LegOS: A Disseminated, Distributed OS for Hardware Resource Disaggregation
Shan, Huang, Chen, Zhang (2018)
What kind of paper is this?
- It's somewhere between a 'big idea' and 'we built a thing.'
- We talk of the 'hardware is changing, so here is how software has to change'
- This is similar to that -- there are reasons for disaggregation; if you buy
that, then you'll want this.
The Story
- Cloud vendors maximize revenue when they can fully utilize their resources.
- If you can manage resources in fine grain units (e.g., here is some CPU,
here is some memory) rather than as an entire server, you can probably get
better overall utilization and make more money.
- BUT, commodity operating systems don't really work like this.
- LegOS does!
- Cloud vendors can make more money...
- I like this tag line: "When hardware is disaggregated, the OS should be also."
Why disaggregated Hardware?
- Networking is much faster and more scalable (order of magnitude increase in past decade).
- Networking interfaces moving closer to components: RDMA, NVMe over Fabric; this
allows components to access the network without a CPU.
- HW devices have more processing power.
- What challenges does this present to software (the OS)?
- How do you deliver good performance when resources are across a network
instead of a local bus?
- How do you manage HW components locally with limited compute power?
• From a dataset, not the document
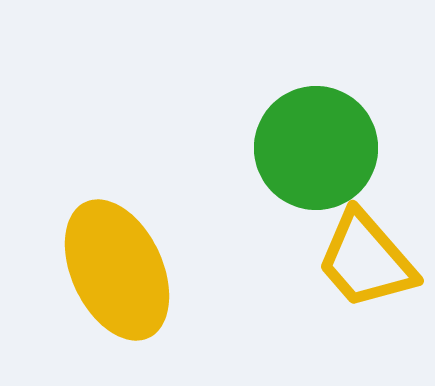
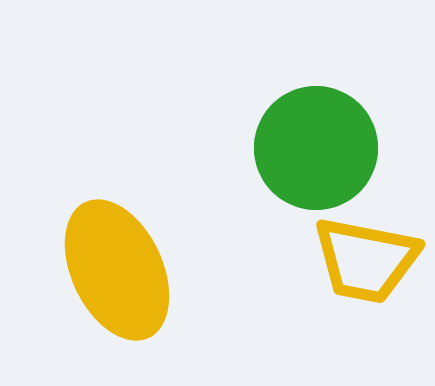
yellow trapezoid: rotated 38 degrees counterclockwise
- How do you manage distributed HW components?
- How do you handle failure of a component?
- What abstractions should an OS expose to applications?
What is a split kernel?
- A collection of loosely-coupled monitors (one per component)
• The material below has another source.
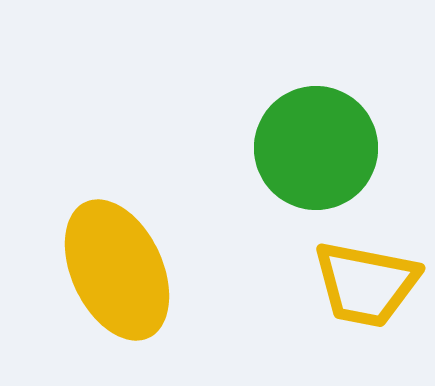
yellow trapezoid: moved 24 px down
- Operating independently: added, removed, restarted without affecting other monitors.
- Communicates only when it needs to access resources.
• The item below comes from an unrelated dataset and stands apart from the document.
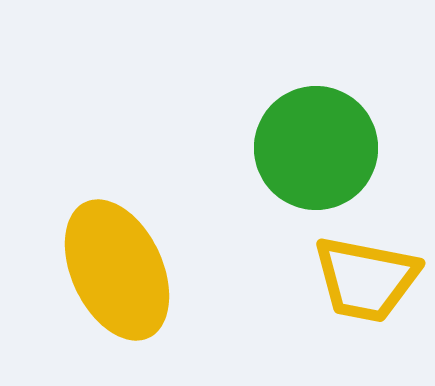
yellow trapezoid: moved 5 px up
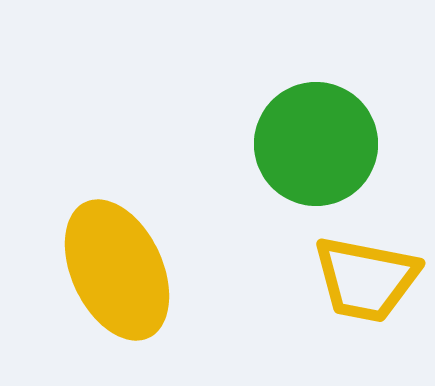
green circle: moved 4 px up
- Only global tasks: resource allocation across components and handling
component failure.
- All communication is via network messaging.
- Goal is resource packing over performance.
What is LegOS
- Instance of a split kernel
- Applications see a collection of virtual servers (vNodes)
- vNodes map to components N to M (i.e., 1 vNode can run on multiple components;
1 component can host multiple vNodes).
- Three types of monitors: process, memory, storage (no network?)
- RDMA-based networking stack with no (minimal) shared state across monitors
- Supports Linux ABI
LegOS abstractions
- Applications/users see vNodes (looks like a virtual machine)
- Only threads within the same process can share writable memory. (If you want
unrelated processes to share memory, you have to use messages.)
Hardware
- pComponent (CPU)
- Has no memory, just caches.
- Need some memory for working set -- implemented as an extended cache (ExCache)
below the LLC.
- Also add small amount of memory on pComponent for LegOS data structures
(uses physical addresses for these).
- Sees only virtual addresses (so caches are VIVT)
- No synonyms (multiple VAs mapping to a single PA), because processes cannot
share writable data.
- Use ASID to solve homonym problem (two address spaces having the same virtual
address, but different physical addresses).
- mComponent (DRAM)
- Responsible for virtual to physical caching.
- Manages TLBs
Process Management
- Process manager runs in kernel space on pComponent.
- Runs user programs in user space.
- Local thread scheduling.
- Reserves some cores (2-4) for kernel background threads
- Normally, threads run to completion without scheduling or preemption.
- Also manages ExCache (has configurable associativity and replacement policy).
Memory Management
- Three types of memory: anonymous (heap/stack), mapped files, buffer caches.
- The memory monitor manages virtual and physical address spaces.
- No user process on mComponent.
- VM managed in two levels: a process' home mComponent makes coarse grain
allocations (vRegions) and local mComponents do the detailed management (virtual
memory areas, vma, in a tree structure).
- mComponents also manage the physical memory for data in its vRegions.
Storage
- LegOS supports hierarchical interface, but sComponents essentially
treat entire pathnames as names.
- Hash table maps these names to the sComponent managing that name.
- Buffer caches are at mComponents, not sComponents.
Global Resource Management
- Two level management: three global resource managers: GPM (process),
GMM (memory), and GSM (storage). Global decisinos and load balancing.
- Monitors implement low level policies and manage resources.
Relibaility
- Likelihood of mComponents increase due to RAID argument (more things to fail).
- Since a process runs on a single pComponent, failure granularity is similar
to monolithic system, so LegOS does not do anything special.
- Similarly, since LegOS does not split files across sComponents, nothing
special has to happen ther either.
- For memory, use primary backup and a backup file. Secondary just stores log
while Primary stores all the data.
Implementation
- Written in C; target x86-64.
- 113 Linux system calls and 10 vectored syscall opcodes
- 206K SLOC; 56K SLOC drivers
- Emulate disaggregation on constrained servers.
- Three network stacks: 1) RMDA-based RPC, 2) sockets over RDMA, 3) TCP/IP.
- Process Monitor: contiguous physical memory set aside during boot. Fixed
locations for ExCache, tags, meta-data and kernel physical memory.
Eval
- Network Latency: Significantly faster than Linux
- Memory Latency: While p-Local is competitive with Linux, even with 4
workers, LegOS has almost an order of magnitude lower throughput
- Storage Throughput: About half that of Linux.
- PARSEC: between 10% and 200% worse performance.
- TensorFlow: Legos does better than Linux with tiny swap, but as ExCache
and swap get larger, everyone converges to the same thing.
- Phoenix: similar behavior.
- Rest of the results just examine LegOS policy decisions.